→ Supplied material
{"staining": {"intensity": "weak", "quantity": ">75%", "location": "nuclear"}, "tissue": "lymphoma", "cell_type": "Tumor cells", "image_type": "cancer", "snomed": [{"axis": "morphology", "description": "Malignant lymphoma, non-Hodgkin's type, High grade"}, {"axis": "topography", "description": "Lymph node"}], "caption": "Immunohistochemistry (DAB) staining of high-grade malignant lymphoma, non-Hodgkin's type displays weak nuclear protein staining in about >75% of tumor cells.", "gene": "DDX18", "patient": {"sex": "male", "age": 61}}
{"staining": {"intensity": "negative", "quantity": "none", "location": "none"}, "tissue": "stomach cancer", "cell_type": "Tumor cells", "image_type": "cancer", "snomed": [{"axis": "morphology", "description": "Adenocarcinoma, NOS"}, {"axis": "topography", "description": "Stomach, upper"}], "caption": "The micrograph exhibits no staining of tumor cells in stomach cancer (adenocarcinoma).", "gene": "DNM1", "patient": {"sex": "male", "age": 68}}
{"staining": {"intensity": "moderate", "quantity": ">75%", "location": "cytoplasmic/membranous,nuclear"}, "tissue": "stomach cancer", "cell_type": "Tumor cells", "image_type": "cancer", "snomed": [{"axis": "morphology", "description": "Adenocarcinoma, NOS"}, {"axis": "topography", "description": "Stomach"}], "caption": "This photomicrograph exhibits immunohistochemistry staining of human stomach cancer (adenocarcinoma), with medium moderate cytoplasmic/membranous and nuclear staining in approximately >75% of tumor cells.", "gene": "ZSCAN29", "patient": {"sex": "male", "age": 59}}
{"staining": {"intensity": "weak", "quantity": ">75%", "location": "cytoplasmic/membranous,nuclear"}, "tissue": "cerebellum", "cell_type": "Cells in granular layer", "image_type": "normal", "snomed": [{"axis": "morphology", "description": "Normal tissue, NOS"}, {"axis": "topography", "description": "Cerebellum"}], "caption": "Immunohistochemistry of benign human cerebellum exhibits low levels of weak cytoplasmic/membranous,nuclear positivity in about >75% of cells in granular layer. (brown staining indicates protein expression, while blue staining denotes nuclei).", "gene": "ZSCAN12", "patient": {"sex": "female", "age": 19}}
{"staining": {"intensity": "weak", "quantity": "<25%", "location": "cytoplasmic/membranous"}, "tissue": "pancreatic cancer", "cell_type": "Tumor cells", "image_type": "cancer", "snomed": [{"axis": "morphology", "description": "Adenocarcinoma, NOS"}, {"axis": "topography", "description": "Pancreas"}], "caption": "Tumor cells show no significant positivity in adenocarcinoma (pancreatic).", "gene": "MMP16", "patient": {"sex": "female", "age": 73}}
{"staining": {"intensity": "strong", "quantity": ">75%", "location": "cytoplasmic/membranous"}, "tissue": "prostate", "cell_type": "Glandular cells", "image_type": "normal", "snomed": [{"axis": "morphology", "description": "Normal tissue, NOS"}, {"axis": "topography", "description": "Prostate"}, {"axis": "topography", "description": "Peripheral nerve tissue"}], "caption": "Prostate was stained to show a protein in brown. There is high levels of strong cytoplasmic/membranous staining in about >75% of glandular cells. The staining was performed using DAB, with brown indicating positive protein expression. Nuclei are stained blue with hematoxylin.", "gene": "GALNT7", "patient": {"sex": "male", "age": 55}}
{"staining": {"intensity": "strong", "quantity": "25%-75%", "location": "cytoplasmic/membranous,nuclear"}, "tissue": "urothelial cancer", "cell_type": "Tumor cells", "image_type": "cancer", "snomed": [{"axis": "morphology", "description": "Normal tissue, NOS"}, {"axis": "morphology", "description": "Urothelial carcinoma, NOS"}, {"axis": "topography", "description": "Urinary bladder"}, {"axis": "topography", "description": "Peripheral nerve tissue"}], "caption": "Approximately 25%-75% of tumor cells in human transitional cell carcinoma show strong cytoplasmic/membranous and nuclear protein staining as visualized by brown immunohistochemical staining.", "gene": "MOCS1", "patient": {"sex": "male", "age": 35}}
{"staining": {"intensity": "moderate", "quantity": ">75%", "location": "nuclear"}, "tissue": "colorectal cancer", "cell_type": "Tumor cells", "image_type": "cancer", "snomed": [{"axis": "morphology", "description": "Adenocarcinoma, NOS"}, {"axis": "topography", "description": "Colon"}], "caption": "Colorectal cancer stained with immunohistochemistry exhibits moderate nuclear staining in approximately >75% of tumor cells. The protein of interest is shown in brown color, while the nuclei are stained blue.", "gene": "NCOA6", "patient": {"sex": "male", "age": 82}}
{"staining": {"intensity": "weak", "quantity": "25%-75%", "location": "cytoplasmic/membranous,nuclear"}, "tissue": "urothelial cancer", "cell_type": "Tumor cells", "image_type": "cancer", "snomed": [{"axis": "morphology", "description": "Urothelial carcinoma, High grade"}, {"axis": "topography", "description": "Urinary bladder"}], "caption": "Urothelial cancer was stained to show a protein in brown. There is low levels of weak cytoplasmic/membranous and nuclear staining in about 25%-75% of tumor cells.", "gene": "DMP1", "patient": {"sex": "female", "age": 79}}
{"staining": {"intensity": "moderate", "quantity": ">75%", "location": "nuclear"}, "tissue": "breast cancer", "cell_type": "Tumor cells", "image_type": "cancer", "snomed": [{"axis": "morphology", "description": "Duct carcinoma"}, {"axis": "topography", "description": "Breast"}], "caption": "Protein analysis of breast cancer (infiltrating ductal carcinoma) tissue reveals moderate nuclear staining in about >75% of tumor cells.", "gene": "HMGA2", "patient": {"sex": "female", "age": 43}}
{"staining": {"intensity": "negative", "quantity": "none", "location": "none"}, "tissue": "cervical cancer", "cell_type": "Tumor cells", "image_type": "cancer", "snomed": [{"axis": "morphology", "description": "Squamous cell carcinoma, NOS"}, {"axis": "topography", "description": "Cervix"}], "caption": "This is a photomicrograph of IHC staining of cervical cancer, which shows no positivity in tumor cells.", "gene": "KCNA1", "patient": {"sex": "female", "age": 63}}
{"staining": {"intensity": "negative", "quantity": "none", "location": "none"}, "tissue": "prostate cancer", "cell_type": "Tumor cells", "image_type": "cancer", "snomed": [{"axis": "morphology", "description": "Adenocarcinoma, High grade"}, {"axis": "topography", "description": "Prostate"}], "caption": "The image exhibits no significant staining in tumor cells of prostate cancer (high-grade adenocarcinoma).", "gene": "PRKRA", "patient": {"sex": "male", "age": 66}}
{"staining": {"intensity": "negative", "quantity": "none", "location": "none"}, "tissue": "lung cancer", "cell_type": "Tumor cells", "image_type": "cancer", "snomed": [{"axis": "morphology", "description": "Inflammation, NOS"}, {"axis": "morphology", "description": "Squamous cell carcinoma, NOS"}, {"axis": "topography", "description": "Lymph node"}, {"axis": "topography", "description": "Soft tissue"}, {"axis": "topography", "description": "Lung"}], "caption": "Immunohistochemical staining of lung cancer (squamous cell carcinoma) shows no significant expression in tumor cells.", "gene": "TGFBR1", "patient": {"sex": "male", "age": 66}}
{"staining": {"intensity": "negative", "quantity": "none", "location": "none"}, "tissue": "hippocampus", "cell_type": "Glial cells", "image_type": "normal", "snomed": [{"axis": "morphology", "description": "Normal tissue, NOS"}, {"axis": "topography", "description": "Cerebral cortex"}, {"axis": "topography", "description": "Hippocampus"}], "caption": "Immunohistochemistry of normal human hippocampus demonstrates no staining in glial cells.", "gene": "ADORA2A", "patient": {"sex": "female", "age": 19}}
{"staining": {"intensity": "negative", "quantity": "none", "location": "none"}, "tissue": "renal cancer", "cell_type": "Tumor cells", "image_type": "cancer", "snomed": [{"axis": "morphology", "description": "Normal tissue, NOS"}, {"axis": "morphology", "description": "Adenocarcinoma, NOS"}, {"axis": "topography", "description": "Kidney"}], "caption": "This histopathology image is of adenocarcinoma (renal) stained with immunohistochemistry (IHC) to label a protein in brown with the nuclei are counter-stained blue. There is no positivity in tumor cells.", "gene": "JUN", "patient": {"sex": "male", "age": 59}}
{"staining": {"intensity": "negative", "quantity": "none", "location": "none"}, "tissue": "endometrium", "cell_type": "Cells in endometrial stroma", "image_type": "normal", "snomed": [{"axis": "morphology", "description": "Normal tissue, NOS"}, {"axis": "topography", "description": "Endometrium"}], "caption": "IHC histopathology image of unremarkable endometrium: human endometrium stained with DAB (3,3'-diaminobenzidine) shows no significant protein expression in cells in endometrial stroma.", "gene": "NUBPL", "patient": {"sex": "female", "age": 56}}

→ Work instruction
Your task is to set down only the lines that run from the opening of the listing to the line with "of benign human", both ends included, each unchanged.

→ Exercise output
{"staining": {"intensity": "weak", "quantity": ">75%", "location": "nuclear"}, "tissue": "lymphoma", "cell_type": "Tumor cells", "image_type": "cancer", "snomed": [{"axis": "morphology", "description": "Malignant lymphoma, non-Hodgkin's type, High grade"}, {"axis": "topography", "description": "Lymph node"}], "caption": "Immunohistochemistry (DAB) staining of high-grade malignant lymphoma, non-Hodgkin's type displays weak nuclear protein staining in about >75% of tumor cells.", "gene": "DDX18", "patient": {"sex": "male", "age": 61}}
{"staining": {"intensity": "negative", "quantity": "none", "location": "none"}, "tissue": "stomach cancer", "cell_type": "Tumor cells", "image_type": "cancer", "snomed": [{"axis": "morphology", "description": "Adenocarcinoma, NOS"}, {"axis": "topography", "description": "Stomach, upper"}], "caption": "The micrograph exhibits no staining of tumor cells in stomach cancer (adenocarcinoma).", "gene": "DNM1", "patient": {"sex": "male", "age": 68}}
{"staining": {"intensity": "moderate", "quantity": ">75%", "location": "cytoplasmic/membranous,nuclear"}, "tissue": "stomach cancer", "cell_type": "Tumor cells", "image_type": "cancer", "snomed": [{"axis": "morphology", "description": "Adenocarcinoma, NOS"}, {"axis": "topography", "description": "Stomach"}], "caption": "This photomicrograph exhibits immunohistochemistry staining of human stomach cancer (adenocarcinoma), with medium moderate cytoplasmic/membranous and nuclear staining in approximately >75% of tumor cells.", "gene": "ZSCAN29", "patient": {"sex": "male", "age": 59}}
{"staining": {"intensity": "weak", "quantity": ">75%", "location": "cytoplasmic/membranous,nuclear"}, "tissue": "cerebellum", "cell_type": "Cells in granular layer", "image_type": "normal", "snomed": [{"axis": "morphology", "description": "Normal tissue, NOS"}, {"axis": "topography", "description": "Cerebellum"}], "caption": "Immunohistochemistry of benign human cerebellum exhibits low levels of weak cytoplasmic/membranous,nuclear positivity in about >75% of cells in granular layer. (brown staining indicates protein expression, while blue staining denotes nuclei).", "gene": "ZSCAN12", "patient": {"sex": "female", "age": 19}}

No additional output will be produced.